I have been working on possible applications of deep learning techniques in creation and/or performance of new music pieces since around 2017-2018. I made a presentation on the topic in March 2018, at Ircam. Since then, the field has been really fast moving, and I found myself constantly trying to update my methods with cutting edge results, which resulted in me postponing making actual music with what I have learned over the years. With this piece I have finally started applying the knowledge I gathered.
The system is based on Google Magenta's DDSP, Differentiable Digital Signal Processing. The core idea behind DDSP is to treat the instrument sound as a synthesizer, instead of raw audio. Most western instruments have harmonic overtones. Even the ones that deviate from pure harmonic ratios do so by a very small amount. So, it makes sense to model an instrument based on a harmonic additive synthesizer, a band limited noise generator for bow sounds, breath sounds, etc., and a reverb for modeling the resonance of the instrument body.
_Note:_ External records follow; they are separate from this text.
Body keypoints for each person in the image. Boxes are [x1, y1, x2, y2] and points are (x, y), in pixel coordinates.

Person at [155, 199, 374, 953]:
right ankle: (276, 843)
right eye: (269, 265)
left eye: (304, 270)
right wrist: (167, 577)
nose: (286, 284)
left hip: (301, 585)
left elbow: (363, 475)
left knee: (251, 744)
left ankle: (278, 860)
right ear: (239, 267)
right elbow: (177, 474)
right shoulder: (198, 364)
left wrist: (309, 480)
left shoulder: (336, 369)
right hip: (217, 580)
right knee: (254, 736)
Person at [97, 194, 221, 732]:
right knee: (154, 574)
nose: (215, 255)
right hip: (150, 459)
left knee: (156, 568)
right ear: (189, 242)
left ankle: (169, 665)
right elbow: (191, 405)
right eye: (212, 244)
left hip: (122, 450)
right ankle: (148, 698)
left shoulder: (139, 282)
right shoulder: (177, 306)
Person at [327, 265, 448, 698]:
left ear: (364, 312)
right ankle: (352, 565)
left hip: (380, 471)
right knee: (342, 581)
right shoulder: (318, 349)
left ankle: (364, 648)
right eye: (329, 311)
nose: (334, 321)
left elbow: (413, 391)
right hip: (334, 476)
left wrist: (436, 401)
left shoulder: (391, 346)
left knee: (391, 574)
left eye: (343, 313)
This way, the actual neural network is a recurrent one that learns to control all parameters of these three components given the pitch and amplitude of a monophonic recording of desired instrument.
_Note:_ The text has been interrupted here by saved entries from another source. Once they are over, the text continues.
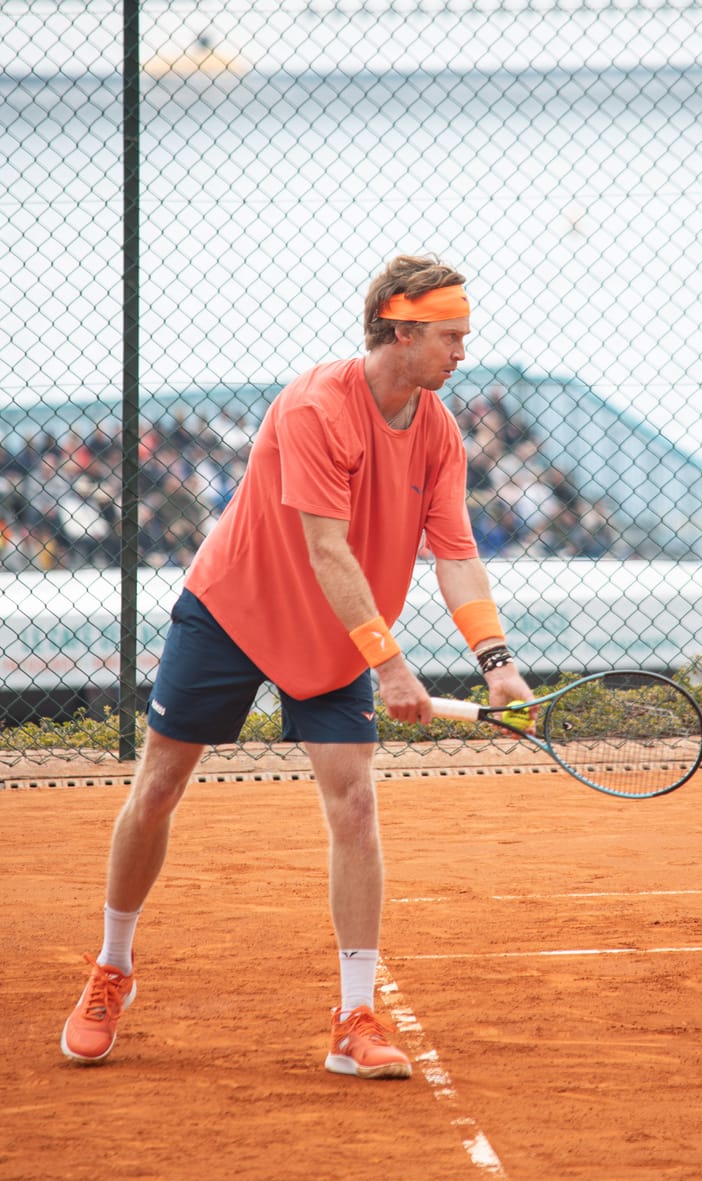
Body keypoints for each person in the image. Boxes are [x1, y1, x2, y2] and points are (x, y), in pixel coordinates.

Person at [60, 254, 534, 1079]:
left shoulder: (439, 431)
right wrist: (391, 666)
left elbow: (456, 551)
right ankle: (113, 967)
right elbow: (327, 549)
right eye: (451, 336)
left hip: (337, 637)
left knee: (355, 803)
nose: (464, 352)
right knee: (159, 788)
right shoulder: (317, 405)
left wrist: (496, 661)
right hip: (234, 612)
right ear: (401, 328)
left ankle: (354, 1017)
The Magenta team have released pre-trained networks for violin, flute, and a couple of other instruments. I have trained my own networks on viola and cello recordings, and I have composed a 4-minute piece for 2 flutes, 2 violins, viola, and cello, using graphic notation. The code used to generate the piece, and the accompanying video-score is freely available on my GitHub page, although it is a bit of a mess right now. It has two sections. First is based on increasingly deeper fractal elaborations of a simple initial motif, the second is based on stretched harmonic overtones. I hope you enjoy it.